Molecular dynamics and Monte Carlo simulated triplet correlation functions for
the dense fluid state will be utilized to evaluate the extended ESA and convergence
of the expansion will be considered, both for the simulated data and for the
ESA. Accurate representation of the triplet correlation function allows for
estimation of three-body energy contributions, and evaluation of the ESA allows
for the validation of the closure of the Born-Green-Yvon hierarchy in theories
of the liquid state.

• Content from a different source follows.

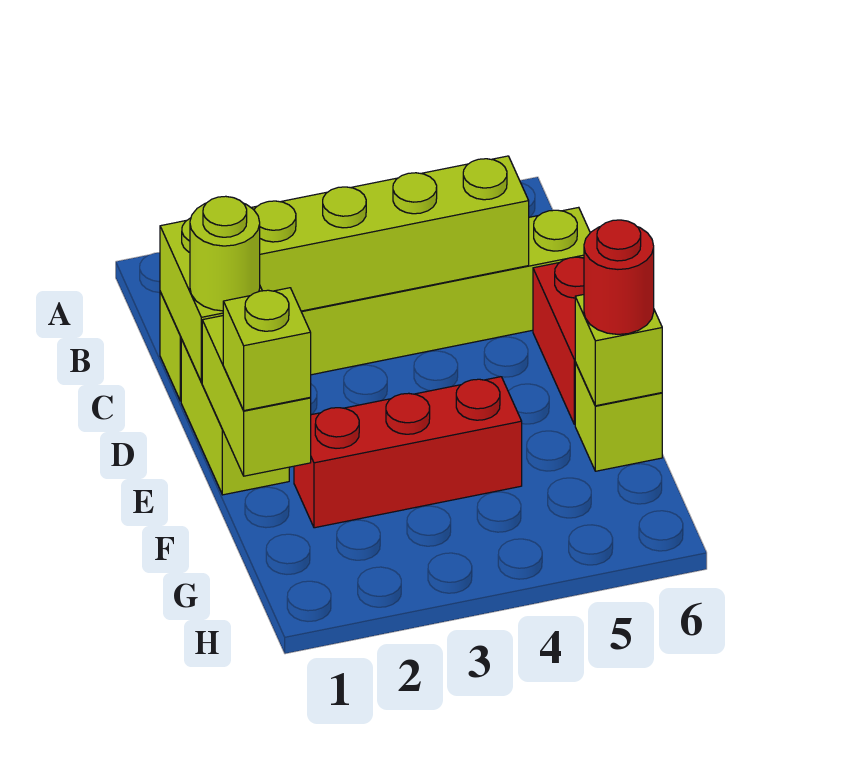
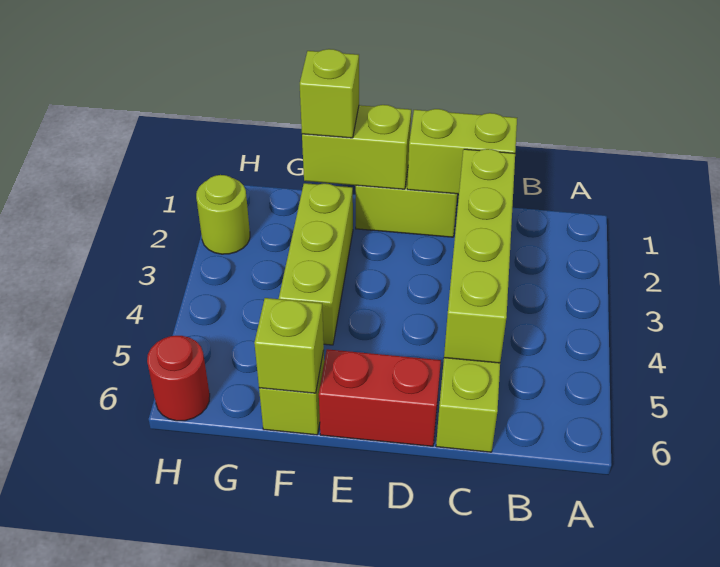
lime round brick D1 level 3 -> lime round brick H2 level 1
red brick F2:F4 level 1 -> lime brick F2:F4 level 1
red round brick F6 level 3 -> red round brick H6 level 1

The slow convergence of the spherical harmonic expansion
will be brought up for discussion.
Wednesday, February 19, 2003
| Title |
Black-Scholes Equations and Solutions in Mathematical Finance |
| Speaker |
Professor Yuncheng You |
| Time |
1:00-2:00 p.m. |
| Place |
SCA 202 |
Abstract
The Black-Scholes equation was first drafted by F. Black, M. Scholes, and R.
Merton in 1969 and was officially published in 1973. Later in 1997, M. Scholes
and R. Merton received the Nobel Prize for Economics as an award on this work.
(Fisher Black died in 1995). As the 10/15/97 New York Times commented, it was
a breakthrough and plays a profound role in the explosive growth in financial
markets since the 1970's. In this talk, we shall take the PDE approach to derive
this BSE along with some generalizations and find the explicit solutions. We
shall briefly comment on some applications to the arbitarge-based pricing theory
of derivative securities in finance.
Wednesday, February 5, 2003
| Title |
The Role of Feedbacks in Community Networks |
| Speaker |
Professor Gary Huxel
Department of Biology |
| Time |
1:00-2:00 p.m. |
| Place |
SCA 202 |
Abstract
This talk will be on systems of differential equations and the limitations
of current food web models.
Wednesday, January 22, 2003
| Title |
Crystal Engineering of Nanoscale Structures |
| Speaker |
Professor Mike Zaworotko and Brian Moulton
Department of Chemistry |
| Time |
1:00-2:00 p.m. |
| Place |
SCA 202 |
Abstract
Chemists can use solid-state architecture to design new structures without
developing new molecular structures. We focus on the self-assembly of known
molecules or ions, the geometries of the components and the topologies of the
networks thus generated.
This seminar will meet on alternate Wednesdays at 1:00 p.m. in SCA 202, beginning
January 22nd. A more complete schedule of talks will appear soon.